_Work request_: Please filter the entries and return only the lines that include "linecap".

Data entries
↓

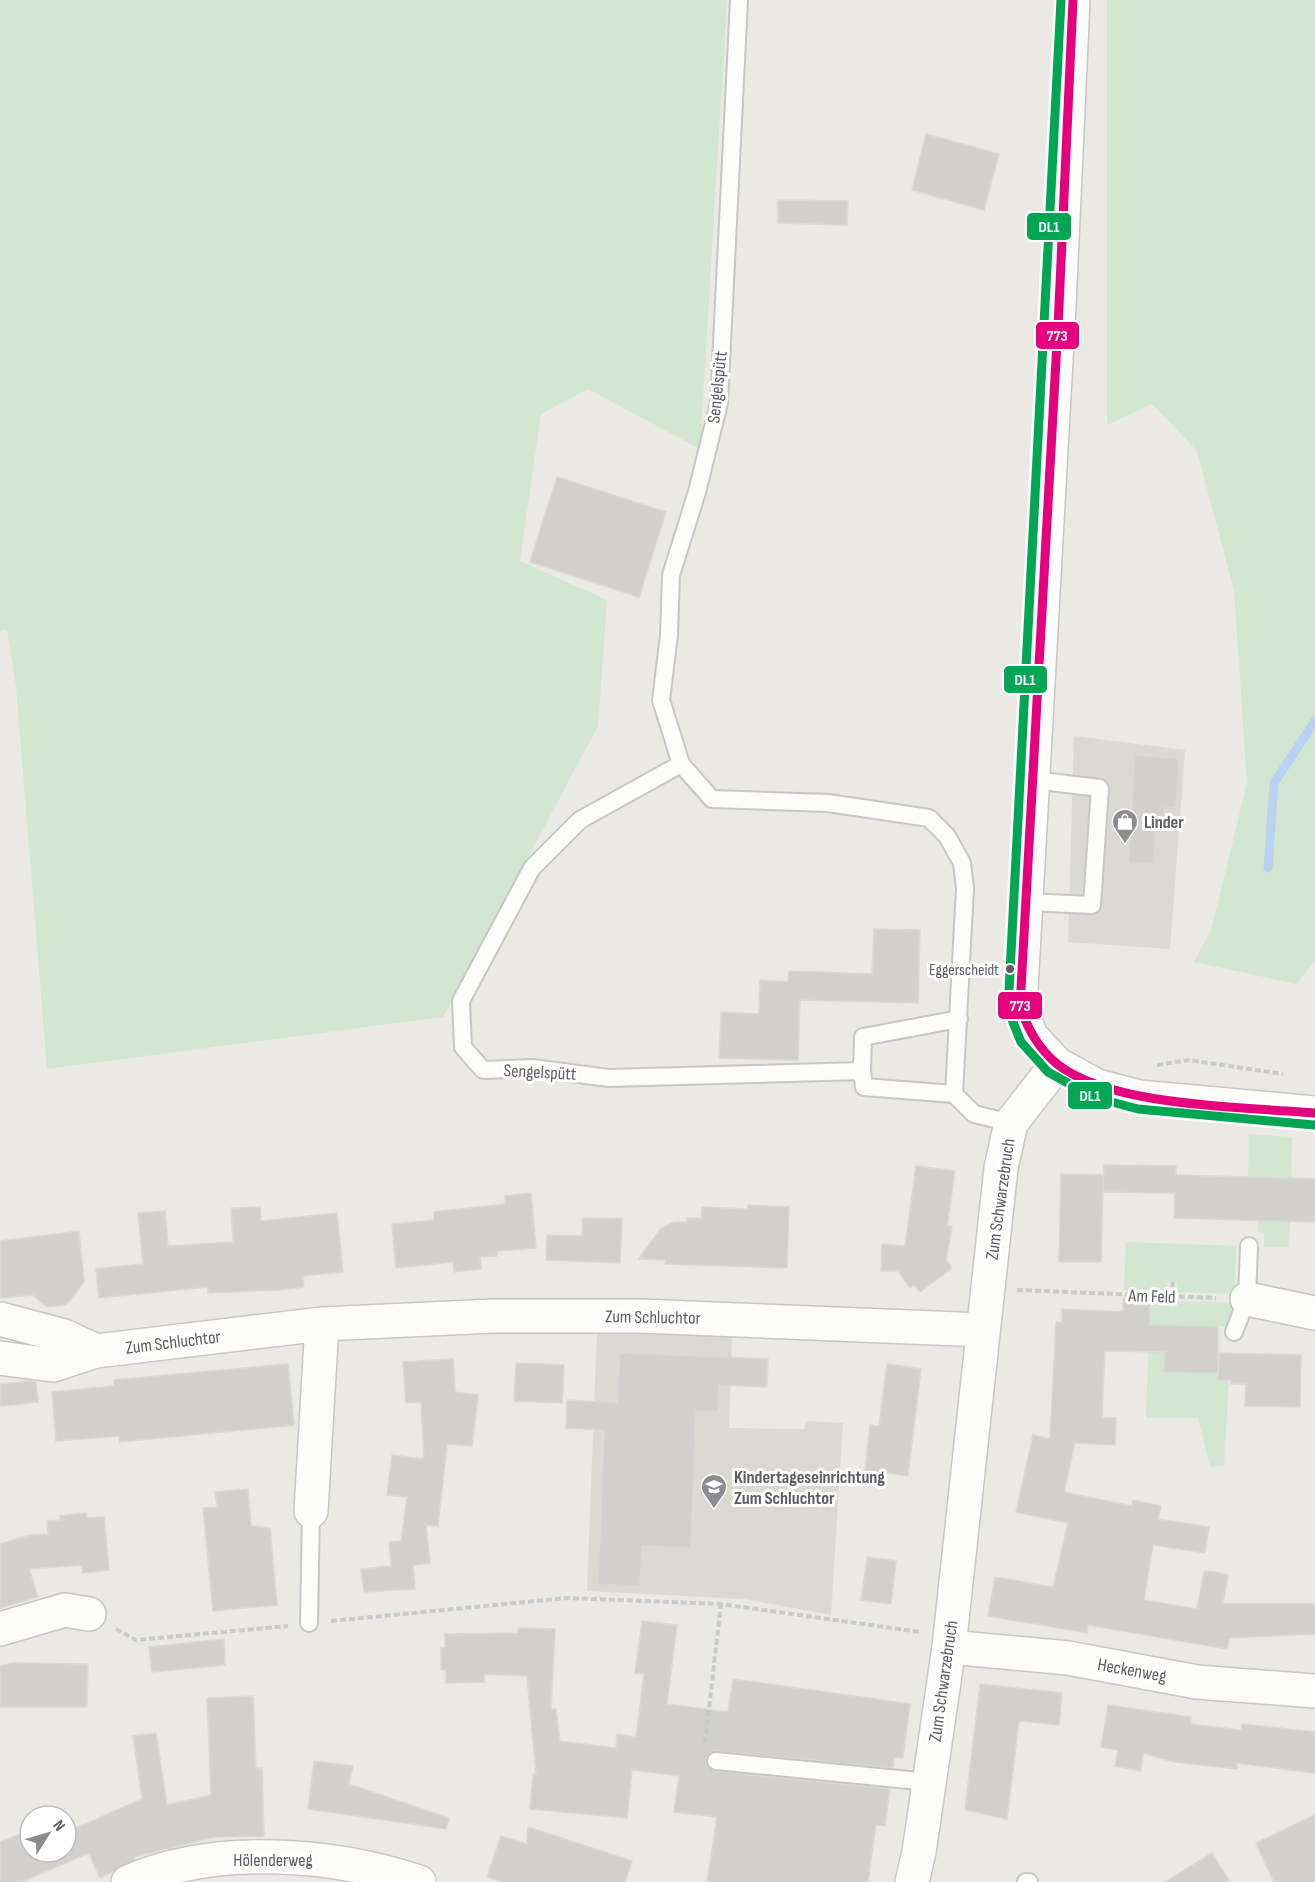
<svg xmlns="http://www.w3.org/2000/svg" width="1315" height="1882" font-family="'Sofia Sans Condensed',sans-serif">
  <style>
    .industrial { fill: #dad9d4 }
    .education { fill: #dad9d2 }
    .green { fill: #d2e6d2 }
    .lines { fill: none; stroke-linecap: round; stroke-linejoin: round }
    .stream { stroke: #b9d2f3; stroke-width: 9 }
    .building { fill: #d1d0cd; stroke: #d9d8d3; stroke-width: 1.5 }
    .service-casing { stroke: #c6c7c6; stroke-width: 20 }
    .minor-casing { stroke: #c6c7c6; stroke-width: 36 }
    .tertiary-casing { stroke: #c6c7c6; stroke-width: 36 }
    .path { stroke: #c7cbca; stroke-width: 4; stroke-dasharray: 6 3; stroke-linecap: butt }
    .service { stroke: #fcfcfb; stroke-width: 16 }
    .minor { stroke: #fcfcfb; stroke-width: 33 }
    .tertiary { stroke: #fcfcfb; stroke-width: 33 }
    .bus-1-casing { stroke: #fff; stroke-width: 14 }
    .bus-2-casing { stroke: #fff; stroke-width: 14 }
    .bus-1 { stroke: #e5007d; stroke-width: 9 }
    .bus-2 { stroke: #00a651; stroke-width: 9 }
    .bus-dot { fill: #5a5c62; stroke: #fff; stroke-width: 2 }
    .labels { text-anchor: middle; stroke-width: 6; stroke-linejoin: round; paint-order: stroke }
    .bus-label { font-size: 16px; fill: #5a5c62; stroke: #fff; text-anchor: end }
    .street-label { font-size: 18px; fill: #5a5c62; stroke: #fff }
    .poi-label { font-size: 18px; font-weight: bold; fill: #5a5c62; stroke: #fff; text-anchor: start }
    .line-badge { stroke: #fff; stroke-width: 2 }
    .badge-label { font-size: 16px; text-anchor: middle; font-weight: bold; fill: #fff }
  </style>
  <rect width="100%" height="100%" fill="#eae9e4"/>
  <path class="industrial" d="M1074,736L1185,750L1170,949L1068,942Z"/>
  <path class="education" d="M597,1332L732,1336L729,1428L804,1429L806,1421L843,1423L831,1615L744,1599L587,1591Z"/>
  <path class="green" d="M0,0H727L700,449L588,389L541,414L520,561L607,600L598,726L443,1017L47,1069L16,686L7,629L0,631Z
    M1107,0H1315V961L1296,984L1194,962L1211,930L1247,783L1234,590L1197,451L1152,404L1107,425Z
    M1249,1134L1292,1137L1291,1179L1248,1177Z
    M1258,1220L1290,1221L1289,1247H1264V1233L1258,1232Z
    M1126,1242L1236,1246L1234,1294L1177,1292V1282H1167V1291L1124,1290Z
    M1150,1300L1235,1303L1234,1327L1166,1325L1165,1372L1218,1374V1380H1229L1224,1465L1210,1467L1198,1418H1146Z"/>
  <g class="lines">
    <path class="stream" d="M1268,868L1274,783L1315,721"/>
  </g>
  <path class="building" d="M926,134L999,154L984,210L912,190Z
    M778,200L848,201L847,225L778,223Z
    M557,477L666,512L639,597L530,562Z
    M1135,755L1179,759L1176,808H1164L1163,827L1156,826L1153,864L1128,862Z
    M874,929L920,930L918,1003L800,1000L798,1060L719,1058L721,1012L759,1014L760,980L788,982L789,971L872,974Z
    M1104,1165L1176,1166V1175L1315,1179V1222L1174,1218L1175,1193L1103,1192Z
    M916,1166L955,1171L947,1226H952L946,1260L952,1268L920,1292L914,1285L910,1288L898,1271H881L882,1244L905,1246Z
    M1061,1174L1103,1175L1101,1262H1059Z
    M531,1193L536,1248L497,1251V1256L480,1257L481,1269L454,1272L453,1262L396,1268L392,1224L434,1220V1212L505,1204V1196Z
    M748,1205L789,1207L787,1268L665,1264L666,1260L639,1259L660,1229L674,1222H687V1218H701L702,1207L748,1209Z
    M260,1207L261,1221L337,1213L343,1272L303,1276L304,1287L279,1290L208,1293V1287L99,1298L96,1269L143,1264L138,1213L165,1211L168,1246L233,1242L231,1208Z
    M583,1218L622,1219L620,1263L546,1260L547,1235L582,1236Z
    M79,1231L84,1282L66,1305L47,1307L33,1295L0,1298V1241Z
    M1123,1299L1150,1300V1325L1218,1327V1373L1164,1372L1165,1352L1105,1351L1102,1417L1116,1418L1115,1445L1075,1443L1064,1492L1132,1506L1133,1500L1161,1506L1158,1519L1209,1527L1205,1553L1153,1545L1144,1600L1197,1609L1204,1571L1216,1572L1228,1575L1223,1604H1315V1634L1229,1638L1227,1649L1088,1625L1087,1633L988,1616L995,1577L1053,1587L1068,1523L1016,1512L1033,1435L1050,1439L1056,1322H1062V1309L1123,1312Z
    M620,1353L768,1359L767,1387L719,1385L718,1412L696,1411L691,1548L642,1546L640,1586L598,1584L604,1430L566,1428L567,1400L617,1403Z
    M1219,1353L1301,1355L1300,1407L1245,1406L1246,1384H1231V1380H1218Z
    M453,1359L455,1392L478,1395L472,1446L447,1444L438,1526L426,1525L430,1563L413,1565L415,1589L364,1592L361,1569L391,1566L389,1542L401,1541L407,1497L387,1495L392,1455L424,1459L421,1402L406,1403L403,1362Z
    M516,1363L564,1365L562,1403L514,1401Z
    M288,1364L294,1425L120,1442L119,1436L56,1441L52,1392L114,1386V1380Z
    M887,1364L921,1369L908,1476L865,1470L870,1425L879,1426Z
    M29,1381L36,1382L38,1402L0,1406V1384Z
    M248,1489L251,1526L270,1528L277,1605L213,1611L203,1508L217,1507L215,1492Z
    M86,1513L87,1518L104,1517L109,1570L82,1573V1565L29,1569L38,1597L0,1608V1544L30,1535L48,1534L47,1521L60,1520V1516Z
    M867,1557L896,1561L891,1604L861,1600Z
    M642,1621L677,1625L667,1704L728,1712L733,1679L910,1704L903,1758L894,1757L893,1768L717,1751L711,1752L706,1759L707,1766L715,1771L890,1789L885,1826L876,1825L868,1882H707L717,1817L674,1812L679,1776L632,1770L627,1818L530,1809L533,1774H536L527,1676L484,1674V1682L446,1683V1670H441V1648H445V1634L518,1633V1628L555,1629L551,1709H556L560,1741L616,1748L617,1734L636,1737L644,1674L635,1673Z
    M224,1639L225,1665L152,1672L149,1647Z
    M12,1663L88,1664L87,1707H0V1666Z
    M980,1684L1062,1693L1059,1725L1019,1721L1007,1819L965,1810Z
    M253,1696L256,1768H262L264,1836L214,1837L134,1857L135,1860L100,1878L89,1853L21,1882H0V1842L30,1830V1852H66V1824L73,1821L76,1828L142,1799L133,1736L156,1733L167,1805L211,1795L207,1698Z
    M1108,1705L1191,1717V1724L1241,1730L1242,1724L1315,1732V1773L1237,1763V1769L1174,1762L1143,1753L1141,1771L1115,1766L1118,1750L1101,1747Z
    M314,1761L353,1766L349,1784L449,1818L446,1829L308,1809Z
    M1315,1815V1882H1274L1256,1843Z
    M528,1827L632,1861L625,1882H502L487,1877L501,1836L527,1844Z
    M1212,1853L1230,1882H1165Z"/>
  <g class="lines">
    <defs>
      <path id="service" d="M739,0L719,403L697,492L671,575L669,635L661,700L681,764L712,799L828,803L929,818L947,836L962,863L965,888L954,1094
        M681,764L580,820L532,868L461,1001L463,1047L483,1070L532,1068L609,1078L862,1071L864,1087L954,1094L974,1114L1011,1123
        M1027,902L1092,905L1100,788L1033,780
        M862,1071L863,1037L959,1019
        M1234,1332L1247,1299L1249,1246
        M309,1623L311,1511
        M716,1761L929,1782
        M1026,1882H1029"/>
      <path id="minor" d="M1247,1299L1315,1313
        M0,1319L64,1336L96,1351
        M0,1358L53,1365L96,1351L322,1324L494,1316H640L983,1330
        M311,1511L322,1324
        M0,1629L65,1610L89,1614
        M949,1647L1068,1658L1197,1682L1315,1691
        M128,1882C215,1844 332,1853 419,1882
        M912,1882L919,1852L949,1647L1001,1168L1011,1123L1057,1064"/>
      <path id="tertiary" d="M1073,0L1059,306L1020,1007L1031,1036L1057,1064L1097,1086L1139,1097L1315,1113"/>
    </defs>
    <use href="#service" class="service-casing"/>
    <use href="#minor" class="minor-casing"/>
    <use href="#tertiary" class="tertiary-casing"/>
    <path class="path" d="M1157,1065L1189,1060L1283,1074
      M1017,1290L1216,1298
      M1171,1296L1173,1282
      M331,1621L567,1598L721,1604L920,1632
      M116,1629L136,1640L288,1626
      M705,1743L721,1604"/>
    <use href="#service" class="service"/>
    <use href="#minor" class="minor"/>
    <use href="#tertiary" class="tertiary"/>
    <defs>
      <path id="bus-1" d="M1073,0L1059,306L1020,1007C1028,1029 1038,1048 1057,1064C1111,1107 1245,1107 1315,1113"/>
      <path id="bus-2" d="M1061,0L1008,1010L1021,1042L1048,1072L1093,1097L1138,1109L1314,1125"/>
    </defs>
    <use href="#bus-1" class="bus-1-casing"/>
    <use href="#bus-2" class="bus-2-casing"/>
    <use href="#bus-1" class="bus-1"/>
    <use href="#bus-2" class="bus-2"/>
  </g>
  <defs>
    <symbol id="shop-pin" viewBox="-11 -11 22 30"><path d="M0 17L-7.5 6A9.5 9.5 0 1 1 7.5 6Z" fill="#8c8d90" stroke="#fff"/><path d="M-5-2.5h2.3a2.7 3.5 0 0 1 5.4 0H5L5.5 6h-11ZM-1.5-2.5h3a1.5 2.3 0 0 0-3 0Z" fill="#fff"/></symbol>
    <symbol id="school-pin" viewBox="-11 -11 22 30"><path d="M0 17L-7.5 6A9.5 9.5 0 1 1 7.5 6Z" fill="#8c8d90" stroke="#fff"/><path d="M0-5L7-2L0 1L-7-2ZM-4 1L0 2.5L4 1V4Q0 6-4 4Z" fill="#fff"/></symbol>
  </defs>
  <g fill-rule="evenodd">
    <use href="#shop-pin" x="1110" y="807" width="30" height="40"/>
    <use href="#school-pin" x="699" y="1472" width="30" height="40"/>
  </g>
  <circle class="bus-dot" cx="1010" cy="969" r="5"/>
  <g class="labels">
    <g class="bus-label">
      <text x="999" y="975">Eggerscheidt</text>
    </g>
    <g class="street-label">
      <text transform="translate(717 387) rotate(-84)" y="6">Sengelspütt</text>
      <text transform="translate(540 1072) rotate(3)" y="6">Sengelspütt</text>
      <text transform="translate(1000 1199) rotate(-82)" y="6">Zum Schwarzebruch</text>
      <text transform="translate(1152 1296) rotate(2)" y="6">Am Feld</text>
      <text transform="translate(653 1317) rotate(1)" y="6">Zum Schluchtor</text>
      <text transform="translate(173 1342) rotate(-7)" y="6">Zum Schluchtor</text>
      <text transform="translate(1132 1670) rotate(10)" y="6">Heckenweg</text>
      <text transform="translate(943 1681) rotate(-82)" y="6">Zum Schwarzebruch</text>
      <text x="273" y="1866">Hölenderweg</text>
    </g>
    <g class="poi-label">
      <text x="1144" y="828">Linder</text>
      <text x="734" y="1483">Kindertageseinrichtung<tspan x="734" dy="21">Zum Schluchtor</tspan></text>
    </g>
  </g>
  <g class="line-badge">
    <rect x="1026" y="212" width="46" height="29" rx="6" fill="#00a651"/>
    <rect x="1035" y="321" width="45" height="29" rx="6" fill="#e5007d"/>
    <rect x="1003" y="665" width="45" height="29" rx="6" fill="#00a651"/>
    <rect x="997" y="991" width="46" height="29" rx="6" fill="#e5007d"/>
    <rect x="1067" y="1081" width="46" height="29" rx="6" fill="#00a651"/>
  </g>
  <g class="badge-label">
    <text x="1049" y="232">DL1</text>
    <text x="1057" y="341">773</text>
    <text x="1025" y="685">DL1</text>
    <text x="1020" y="1011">773</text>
    <text x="1090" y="1101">DL1</text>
  </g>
  <g transform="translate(48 1834) rotate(53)"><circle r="28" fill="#ffffff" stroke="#bdbec0" stroke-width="1.5"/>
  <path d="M0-4.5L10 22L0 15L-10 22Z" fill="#8c8d90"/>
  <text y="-9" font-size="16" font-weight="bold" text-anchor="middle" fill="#5a5c62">N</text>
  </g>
</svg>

↑

_Task solution_:
    .lines { fill: none; stroke-linecap: round; stroke-linejoin: round }
    .path { stroke: #c7cbca; stroke-width: 4; stroke-dasharray: 6 3; stroke-linecap: butt }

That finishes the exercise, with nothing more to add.